> **What is being asked**
When the string "scroll" is part of a line below, that line should be copied.
### Input material ###
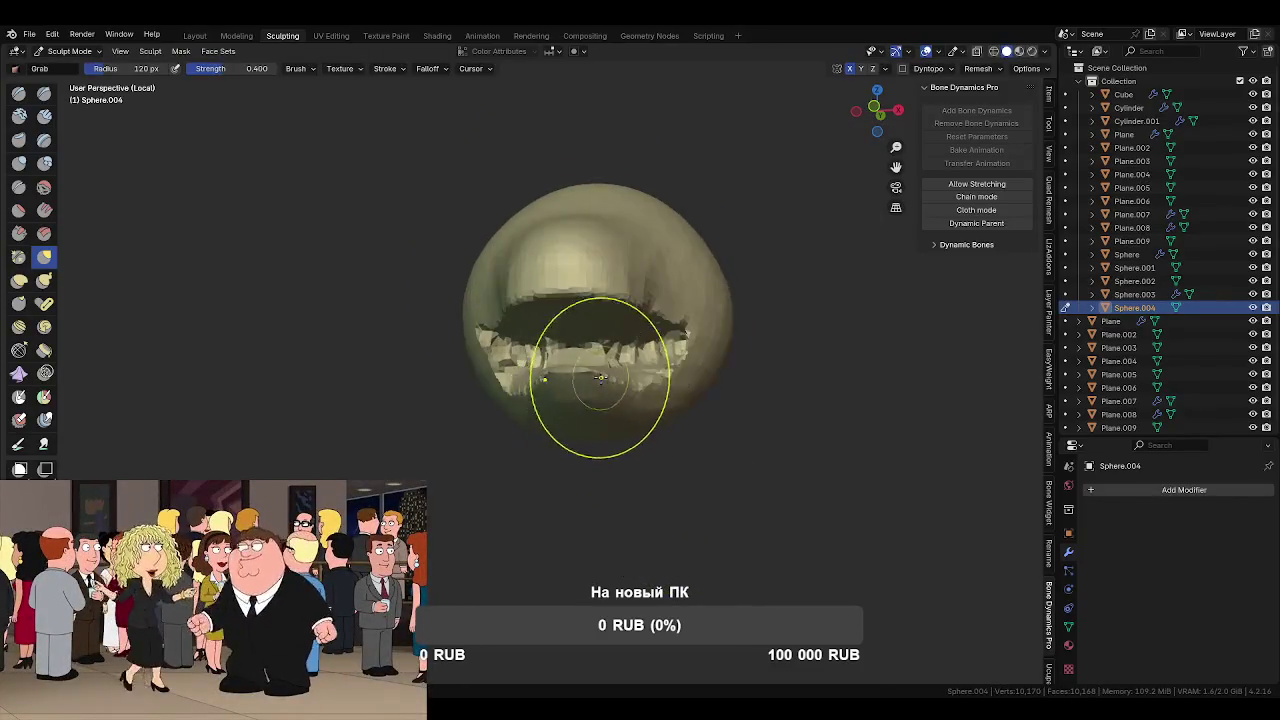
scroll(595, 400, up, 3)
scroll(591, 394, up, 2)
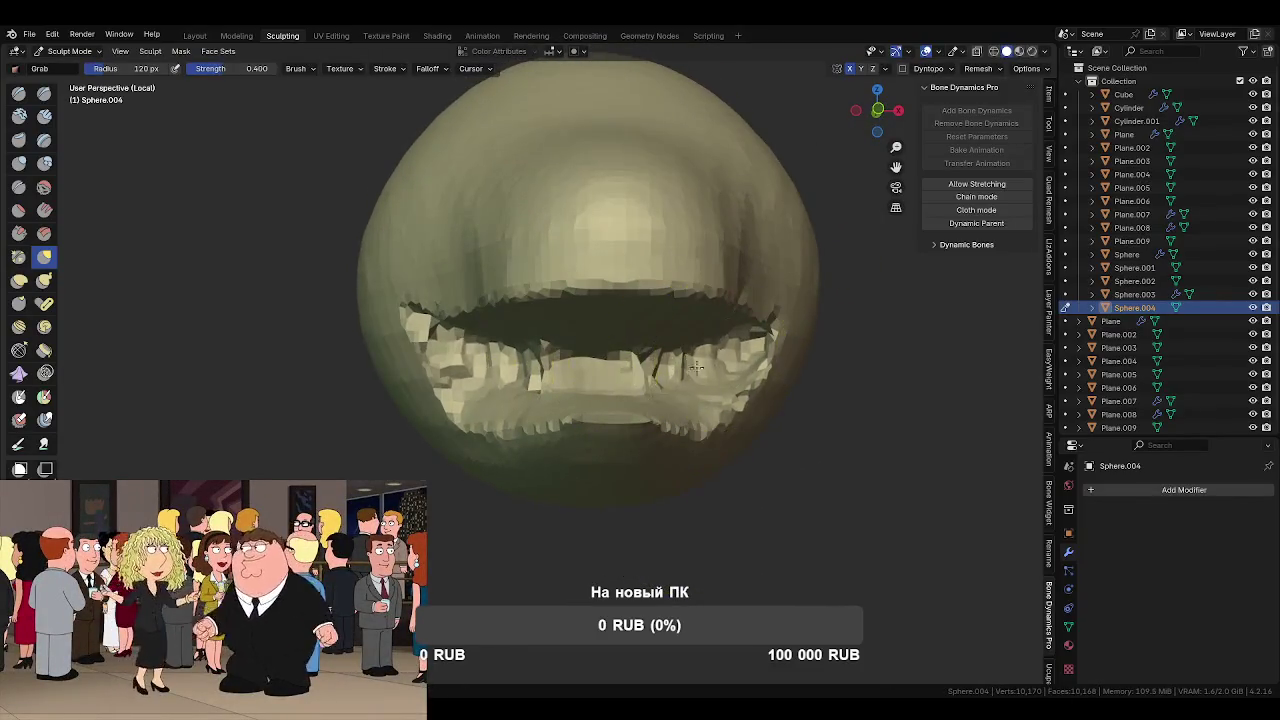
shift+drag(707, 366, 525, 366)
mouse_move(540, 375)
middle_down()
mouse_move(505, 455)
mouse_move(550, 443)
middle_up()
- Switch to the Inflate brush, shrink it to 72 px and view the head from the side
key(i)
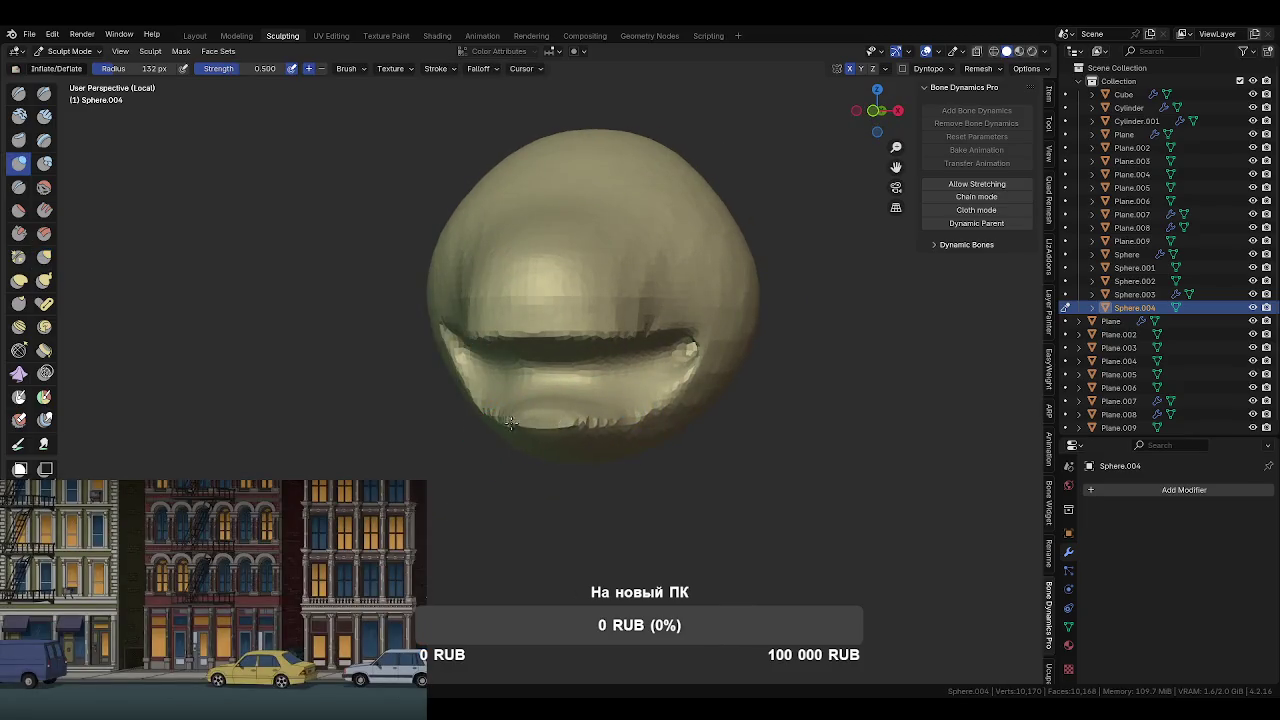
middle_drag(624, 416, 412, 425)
###
> **Task solution**
scroll(595, 400, up, 3)
scroll(591, 394, up, 2)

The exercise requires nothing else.